*** RECORDS FOR THIS TASK ***

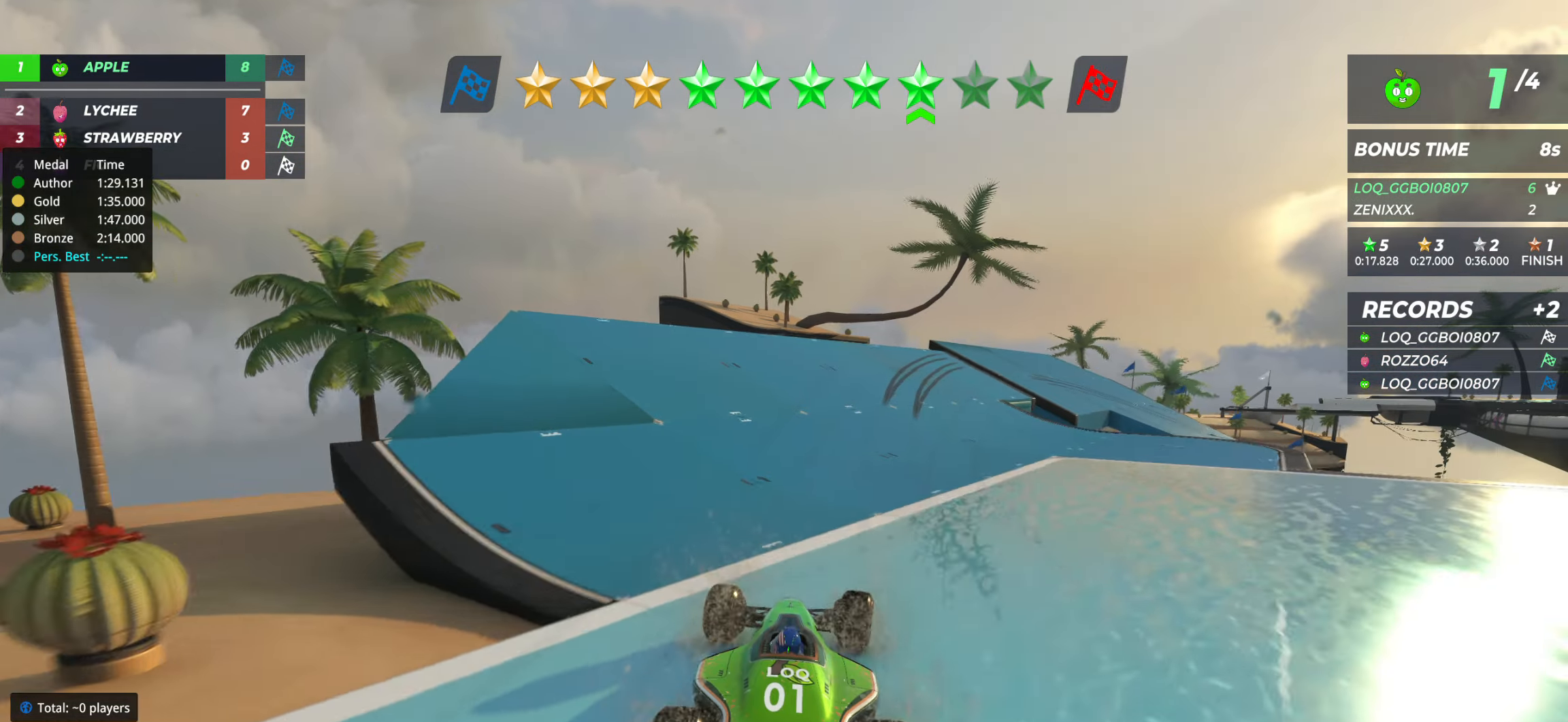
{"keys": ["up"], "events": [[19, "right", "down"], [116, "right", "up"], [213, "right", "down"], [252, "right", "up"], [388, "right", "down"], [486, "right", "up"]]}
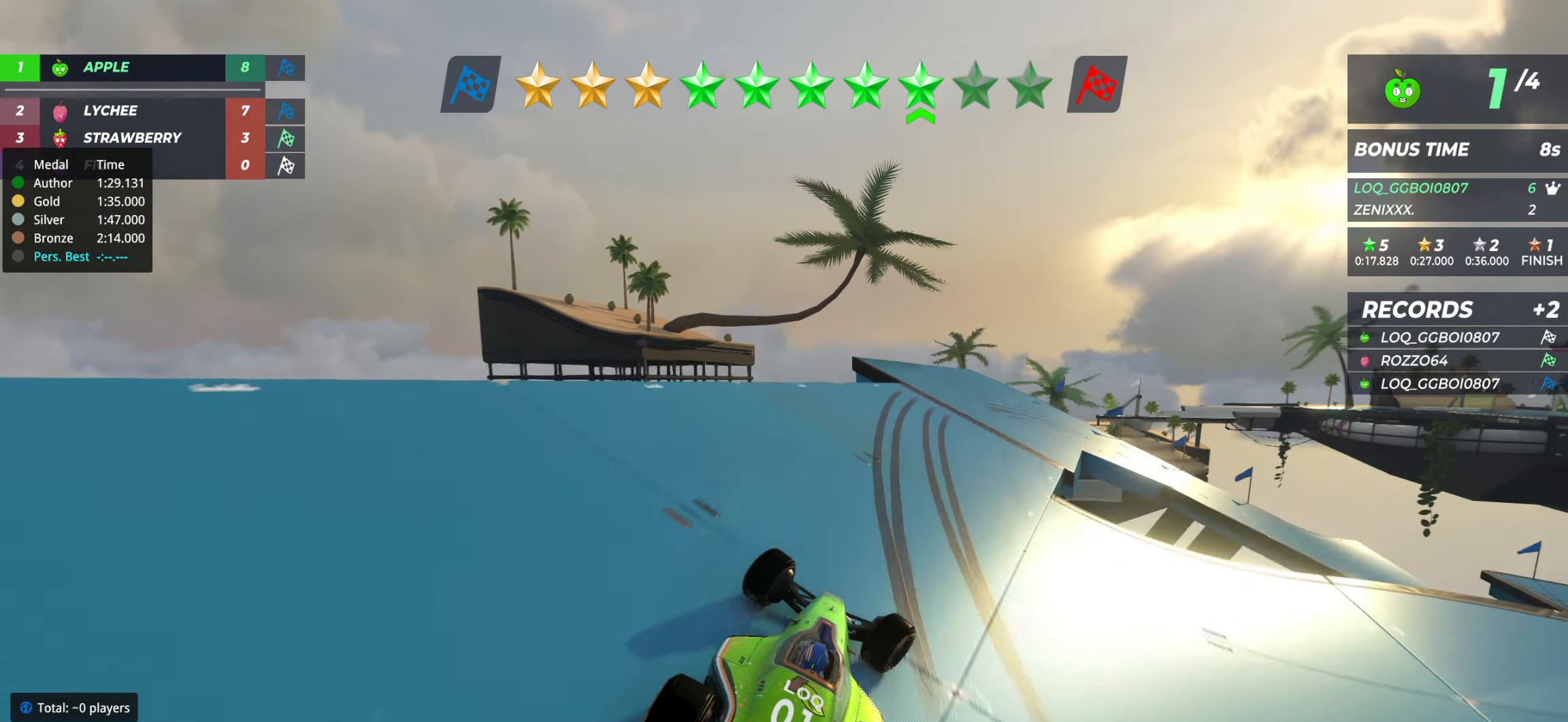
{"keys": ["up"], "events": [[97, "right", "down"], [466, "right", "up"]]}
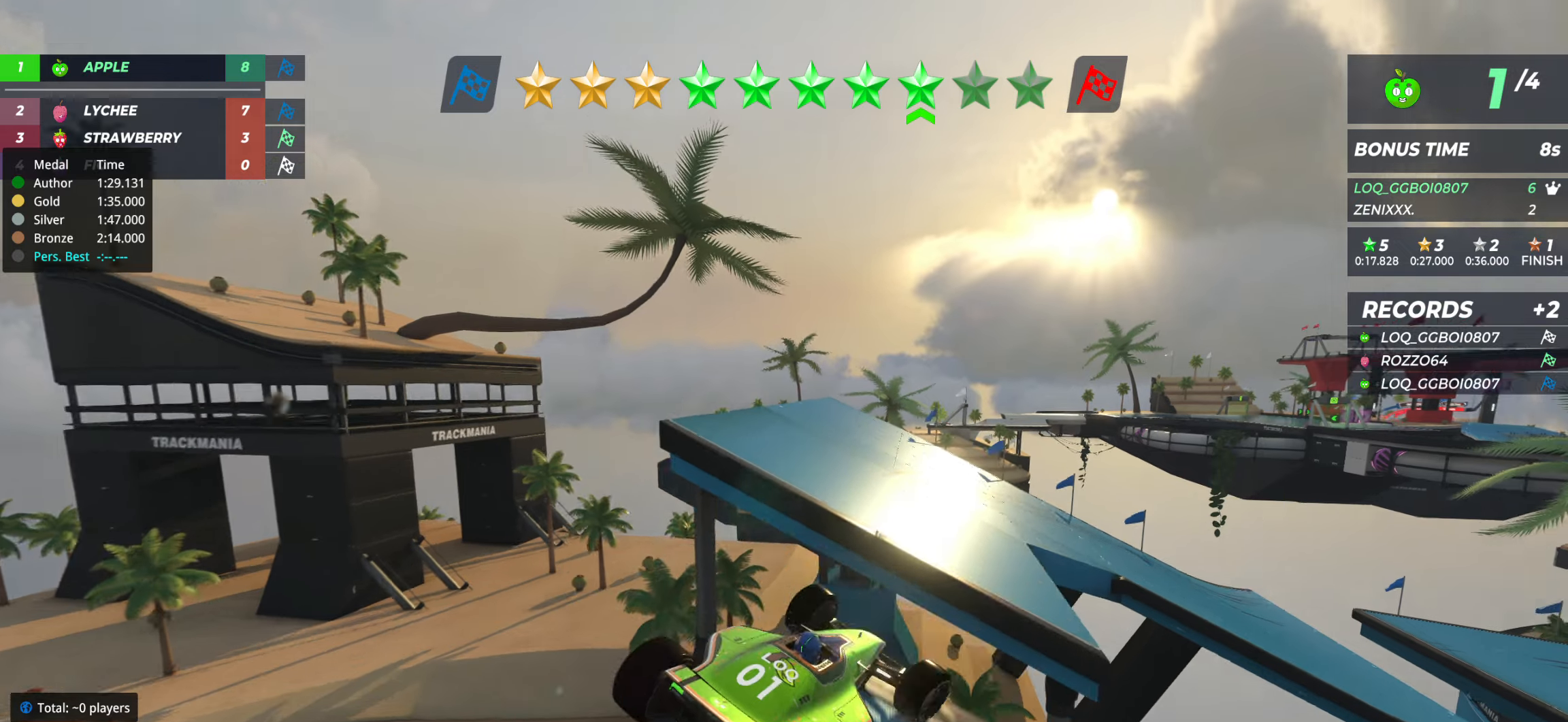
{"keys": ["down", "right", "up"], "events": [[156, "right", "down"], [408, "down", "down"]]}
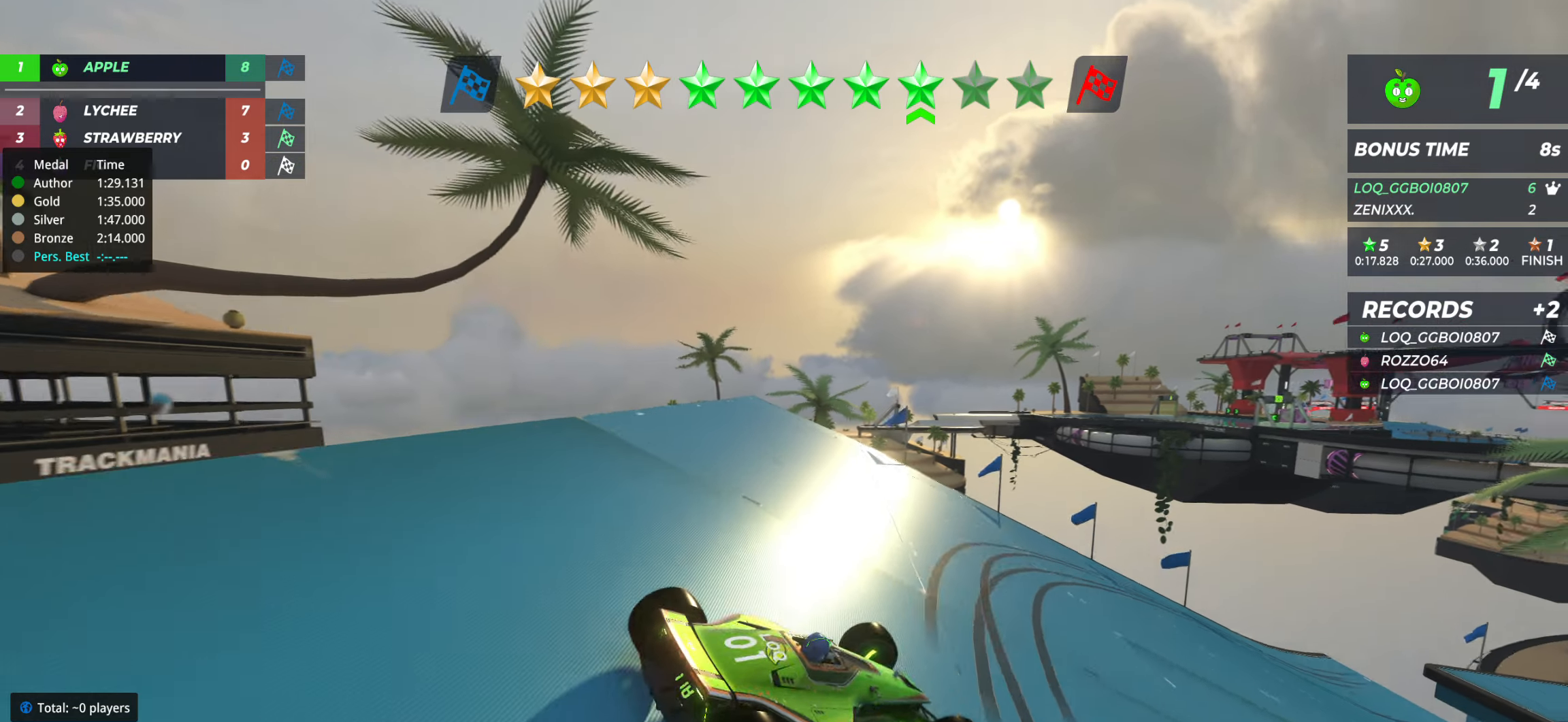
{"keys": ["down", "right", "up"], "events": []}
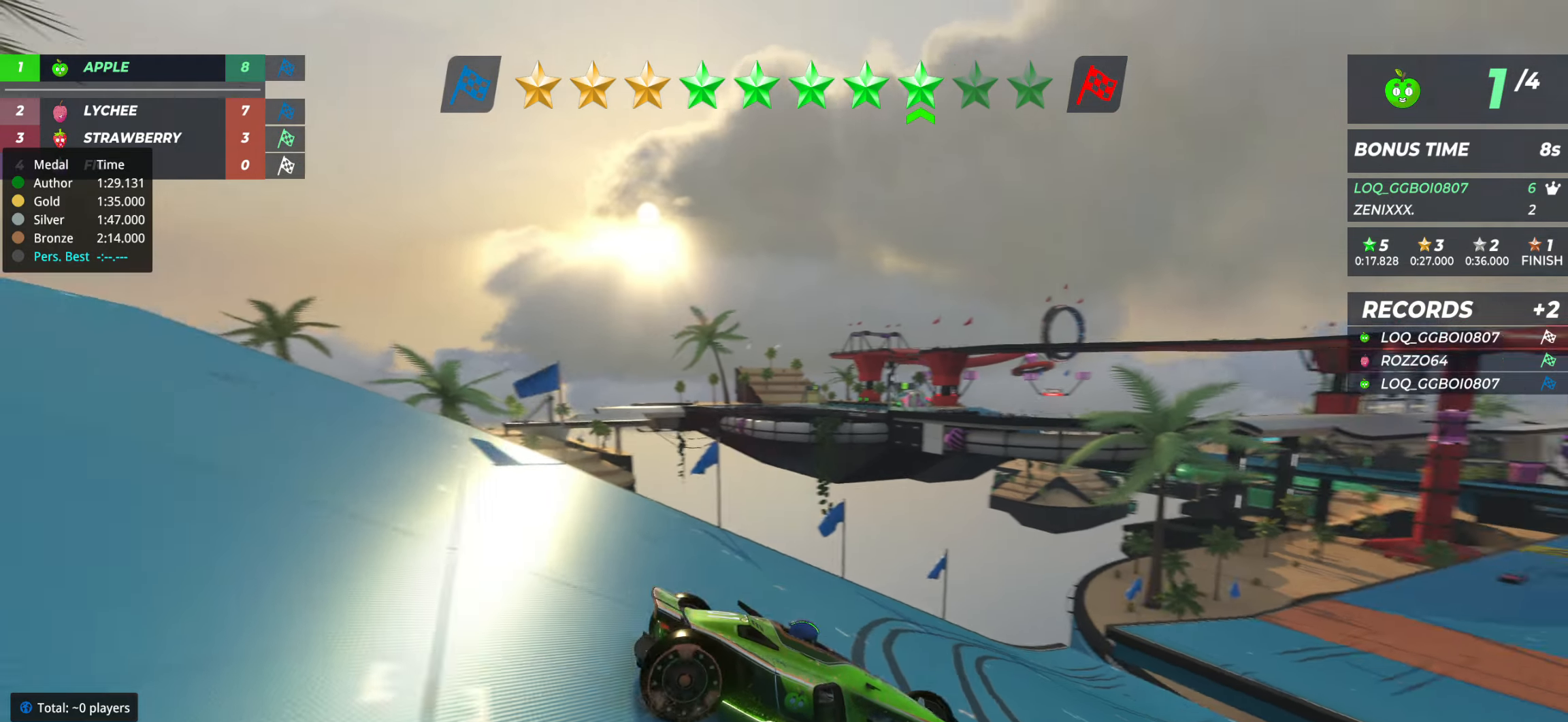
{"keys": ["up"], "events": [[78, "right", "up"], [136, "left", "down"], [195, "down", "up"], [486, "left", "up"]]}
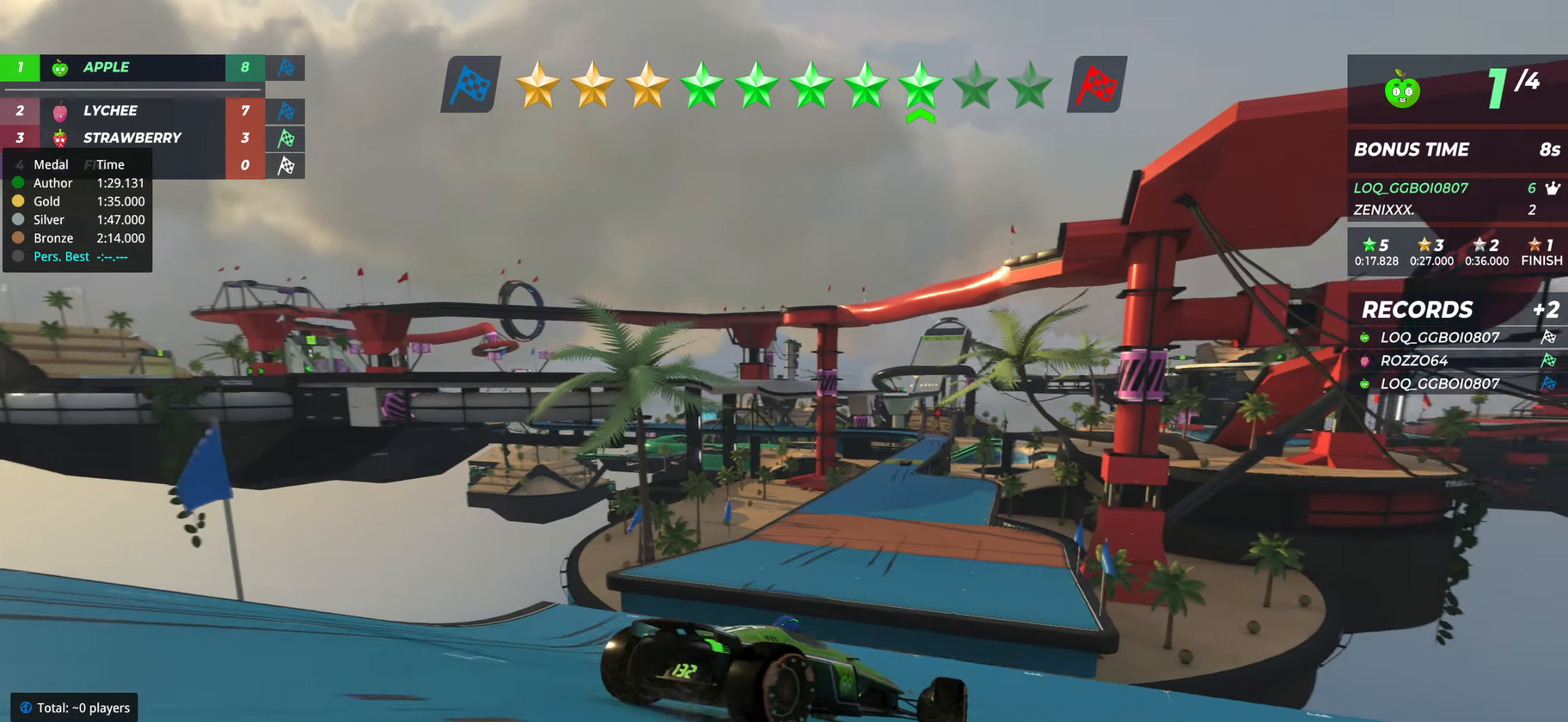
{"keys": ["up"], "events": [[77, "right", "down"], [97, "right", "up"], [408, "left", "down"], [505, "left", "up"]]}
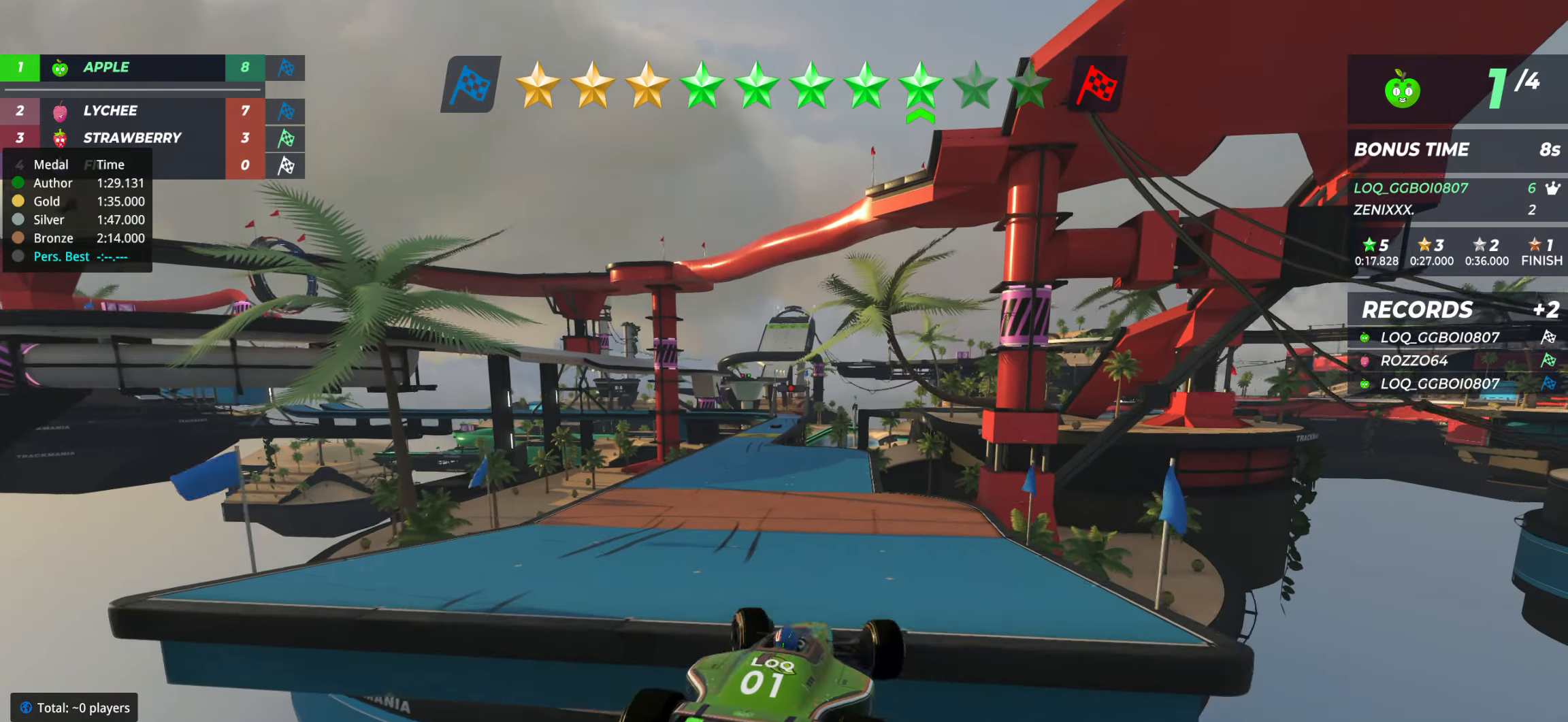
{"keys": ["left", "up"], "events": [[486, "left", "down"]]}
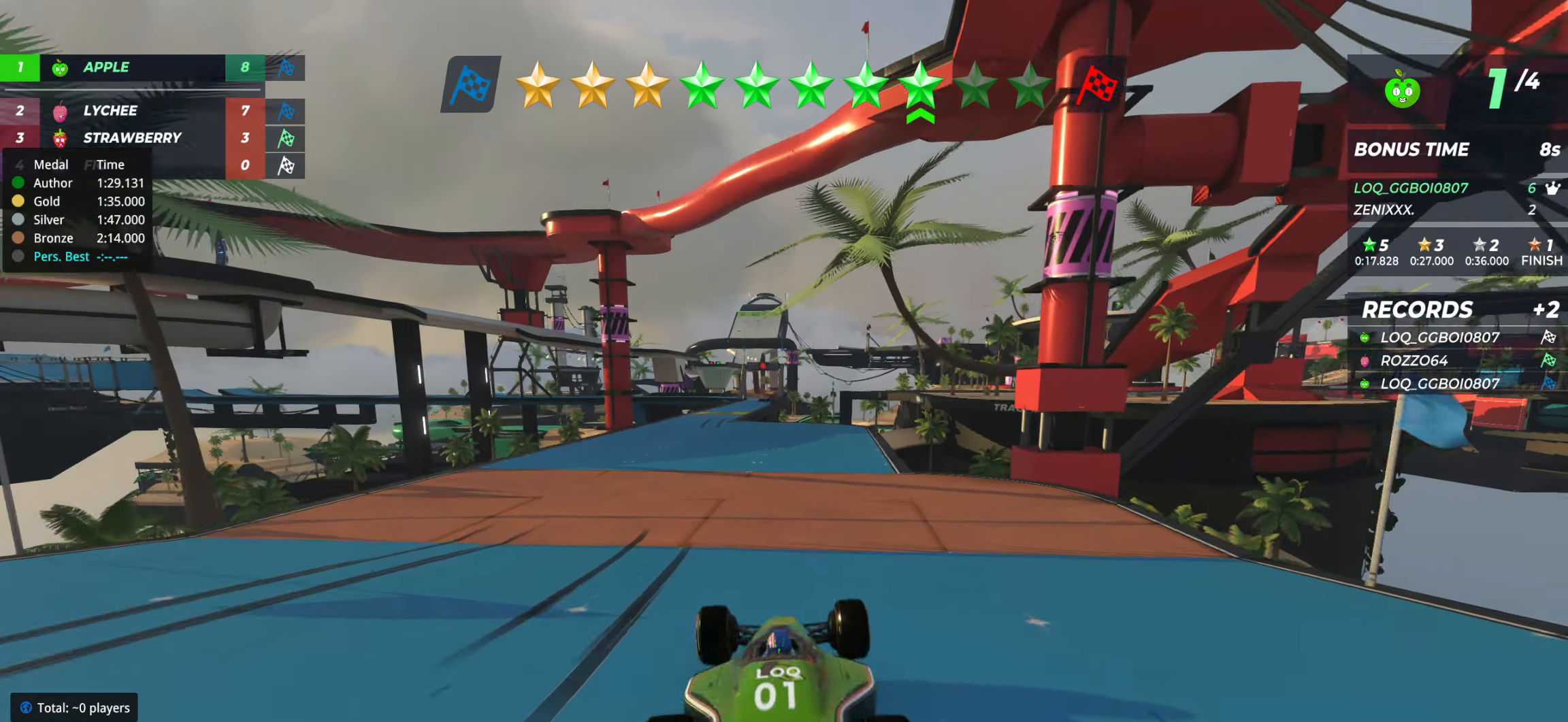
{"keys": ["up"], "events": [[78, "left", "up"]]}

*** End of RECORDS FOR THIS TASK ***

WHAT THE EXERCISE ASKS
Write out the records once more, word for word, though without the pictures they contain.

WORKED SOLUTION
{"keys": ["up"], "events": [[19, "right", "down"], [116, "right", "up"], [213, "right", "down"], [252, "right", "up"], [388, "right", "down"], [486, "right", "up"]]}
{"keys": ["up"], "events": [[97, "right", "down"], [466, "right", "up"]]}
{"keys": ["down", "right", "up"], "events": [[156, "right", "down"], [408, "down", "down"]]}
{"keys": ["down", "right", "up"], "events": []}
{"keys": ["up"], "events": [[78, "right", "up"], [136, "left", "down"], [195, "down", "up"], [486, "left", "up"]]}
{"keys": ["up"], "events": [[77, "right", "down"], [97, "right", "up"], [408, "left", "down"], [505, "left", "up"]]}
{"keys": ["left", "up"], "events": [[486, "left", "down"]]}
{"keys": ["up"], "events": [[78, "left", "up"]]}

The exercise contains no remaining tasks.